Preparing Your Home to Become a Caregiver

September 2, 2019

Making the decision to move an aging parent into your home and becoming a full-time caregiver is life-changing and can cause a great deal of stress for all involved. You will likely have to assist your parent with selling their home and letting go of belongings that hold emotional value. In addition, it may be necessary to make changes to your own home to accommodate their needs. Taking steps toward making your house more manageable and “senior-friendly” will reduce your loved one’s risk of falls or injury.

Below are five ways in which any caregiver can make their home safer for an aging parent:

      Install Nightlights: By age 70, eye transmittance declines to 25% and senior citizens need more light to see than you might expect. Install nightlights in hallways, bathrooms, and bedrooms to make nighttime trips to the bathroom or kitchen easier to navigate.

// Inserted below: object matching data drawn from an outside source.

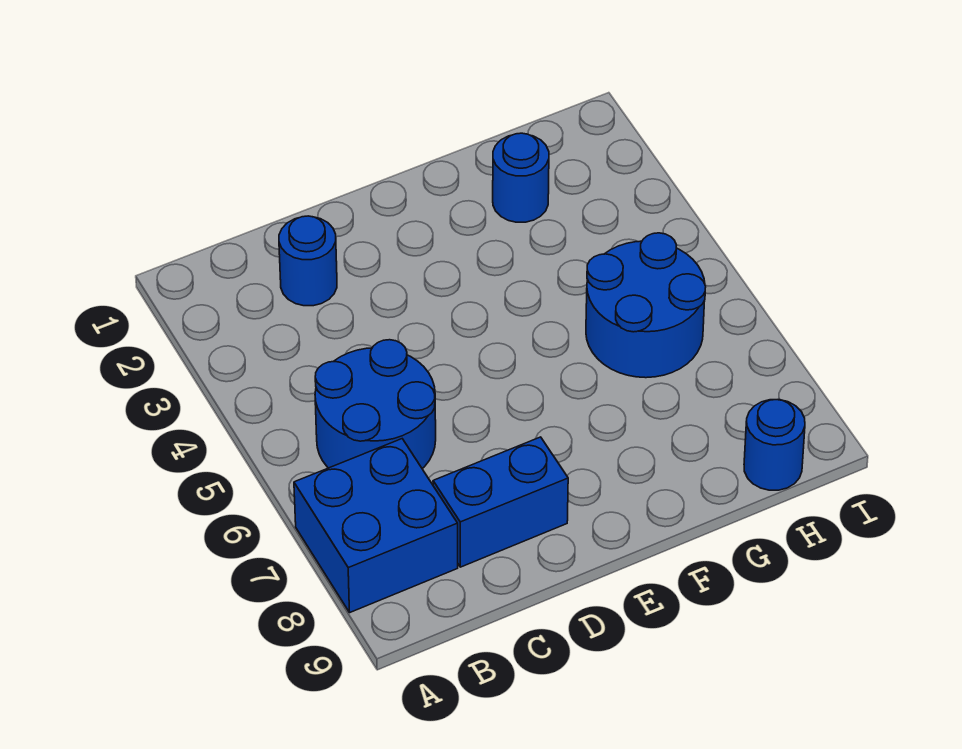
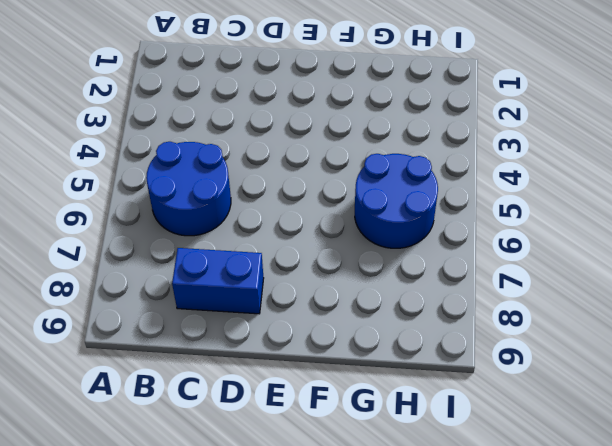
none -> blue 2x2 brick [294,439,458,612]
none -> blue 1x1 round brick [279,216,337,306]

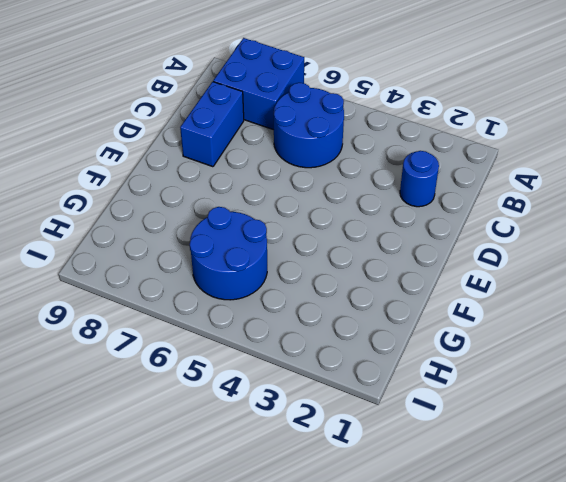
none -> blue 1x1 round brick [493,133,549,222]
none -> blue 1x1 round brick [744,400,805,490]

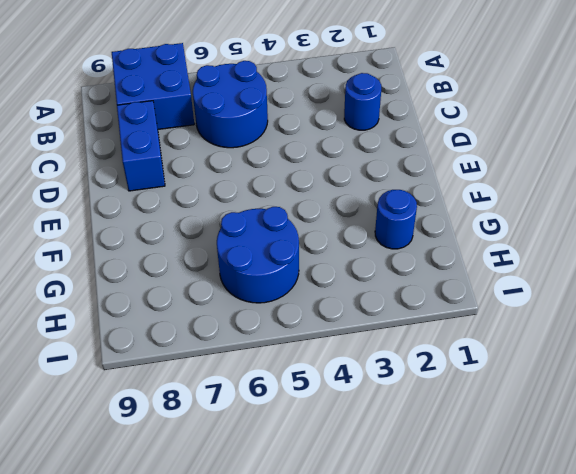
none -> blue 1x1 round brick [744,400,805,490]

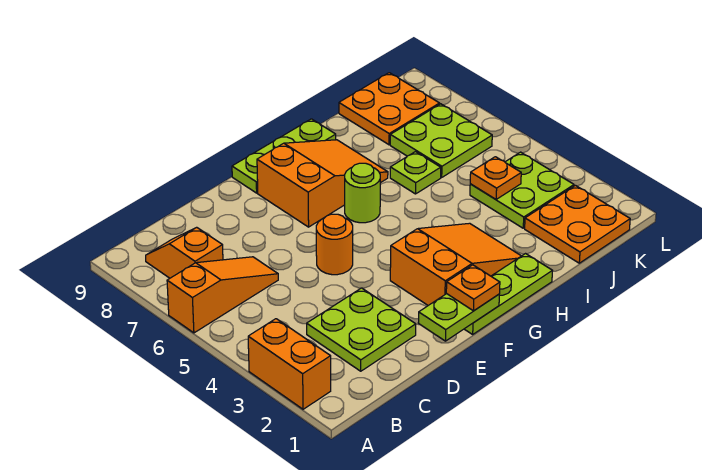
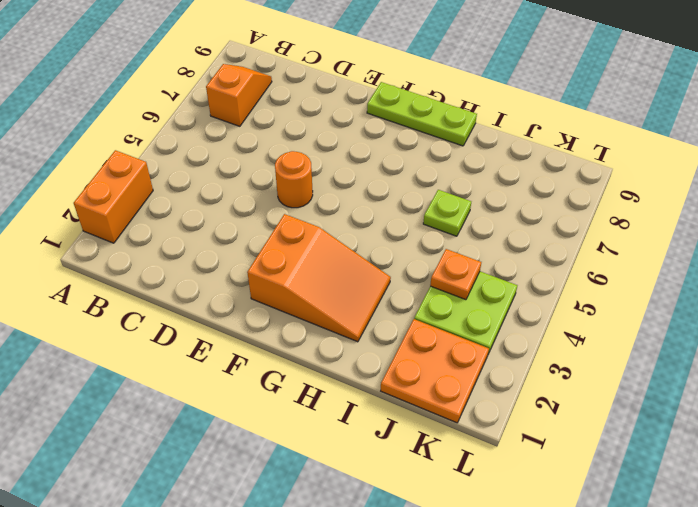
none -> orange 1x3 slope [167,257,278,333]
none -> lime 2x2 plate [307,288,416,371]
none -> lime 1x3 plate [465,254,552,334]

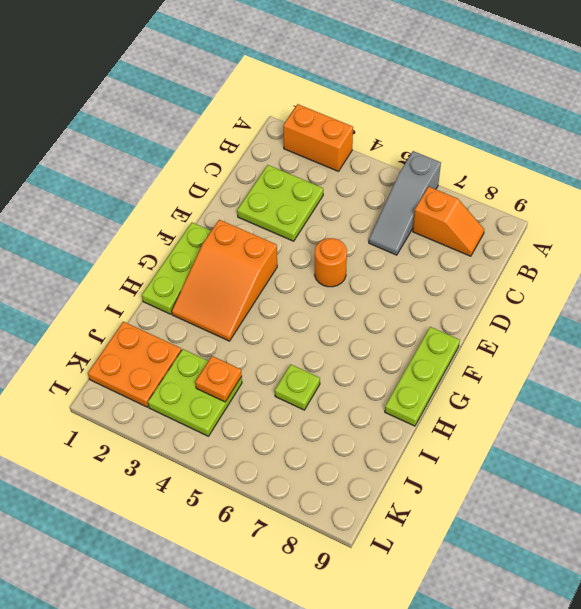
grey 1x3 slope [369,151,441,255] -> orange 1x3 slope [167,257,278,333]
none -> orange 2x3 slope [257,140,388,227]
none -> lime 1x1 round brick [345,163,380,223]
none -> lime 2x2 plate [390,104,492,177]

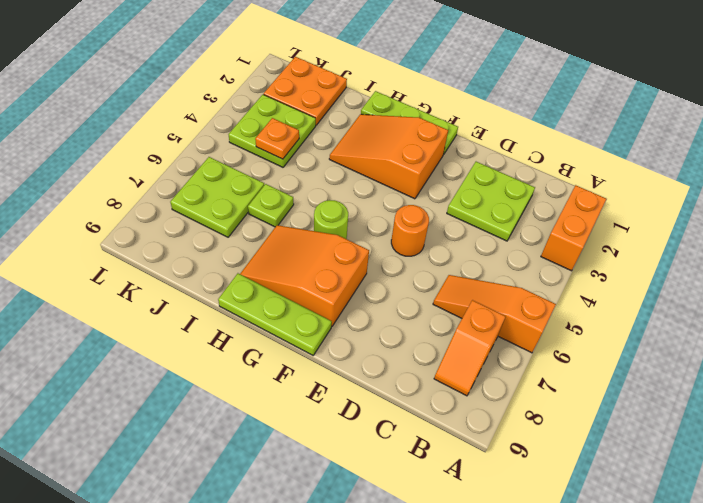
none -> orange 2x2 plate [339,73,440,145]
none -> lime 1x2 plate [418,294,499,341]
none -> orange 1x1 plate [446,265,500,311]

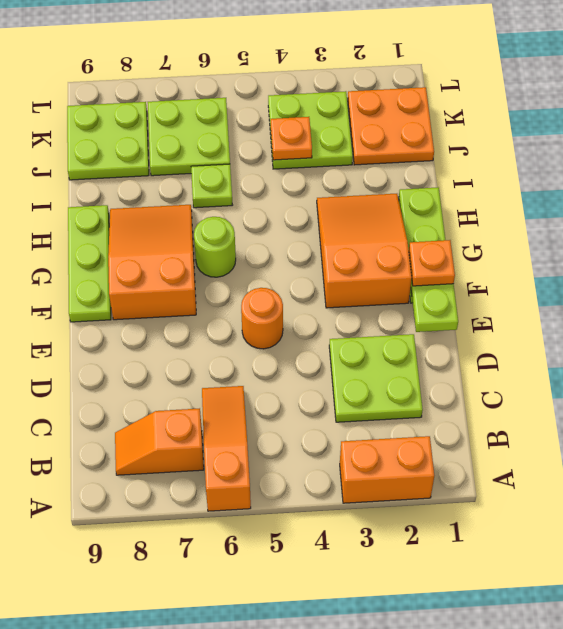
lime 2x2 plate [67,102,149,180] -> orange 2x2 plate [339,73,440,145]

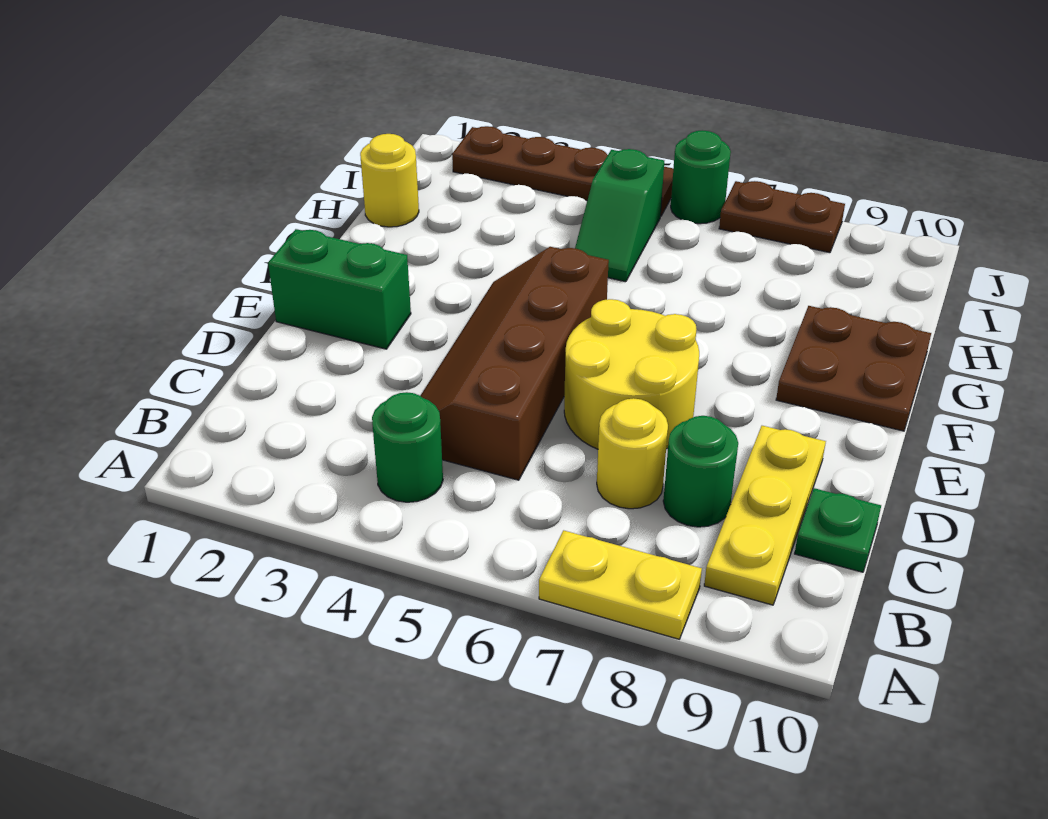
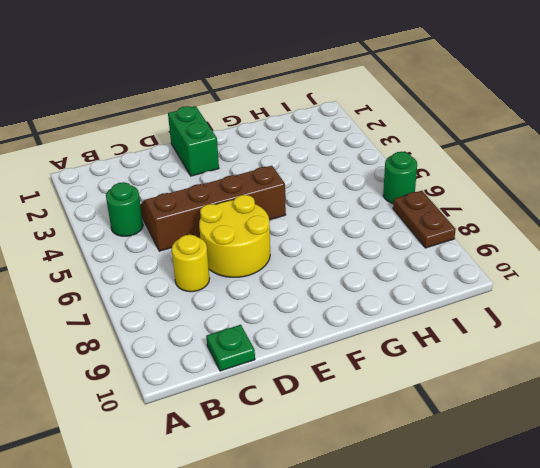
none -> yellow 1x2 plate [539,530,702,639]
none -> yellow 1x3 plate [704,426,826,605]
none -> green 1x1 round brick [663,416,738,527]

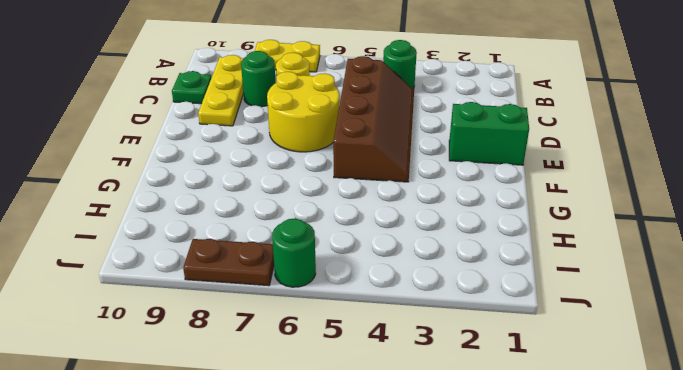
none -> brown 2x2 plate [776,306,931,431]
none -> yellow 1x1 round brick [360,134,419,227]
none -> green 1x2 slope [575,149,664,282]

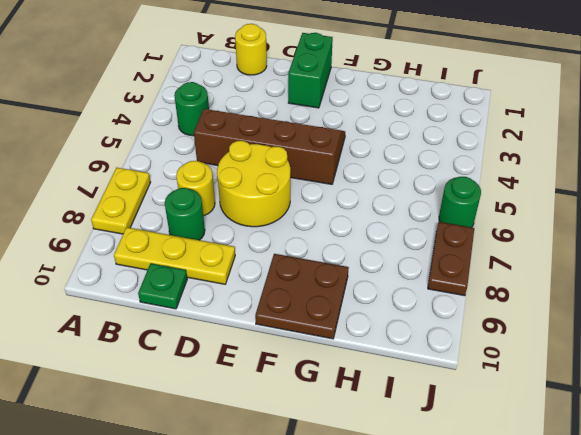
yellow 1x1 round brick [235,24,267,75] -> yellow 1x1 round brick moved to [360,134,419,227]
none -> green 1x2 slope [575,149,664,282]
none -> brown 1x4 plate [452,126,673,216]

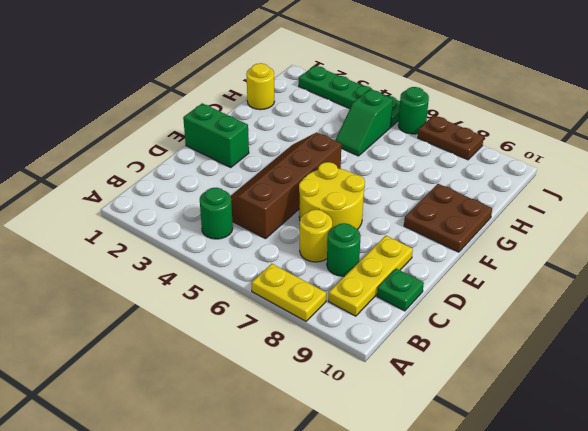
green 1x4 plate [299,66,400,127] -> brown 1x4 plate [452,126,673,216]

      Keep Stairs Safe: Check that all treads are free from loose boards and nails and make any necessary repairs. Make sure that all staircases in and around your home have a handrail that is firmly attached and runs the entire length of the staircase. Consider adding non-slip stair tape to outdoor treads that may become slippery when wet. As an added safety measure, choose non-slip stair tape with a reflective strip.

      Safeguard the Bathroom: The bathroom is a precarious place for the elderly, especially those that have compromised balance or limited mobility. Begin by installing grab bars and tub treads in the shower and placing a non-slip mat on the bathroom floor. Consider placing a safety frame around the toilet and putting in a raised toilet seat.

      Remove Tripping Hazards: According to the CDC, 25% of U.S. residents over the age of 65 report falling every year. Remove area rugs and secure stray electrical cords under and behind furniture. Rearrange furniture to widen pathways for walking and remove unnecessary items such as floor plants.

      Create an Escape Plan: Create and review your escape plan with your loved one. Your plan should include two exit routes and a meeting place. Designate one person, as well as a backup, to assist your parent in getting out of the home in case of an emergency. Install interconnected fire alarms in every bedroom, ensure that windows can be easily opened, and remove interior door locks.

It’s understandable to feel overwhelmed! Consider your loved one’s abilities and limitations, then walk through your home and take note of potential hazards that need to be addressed. Start with those tasks that are easiest to accomplish and work your way up from there.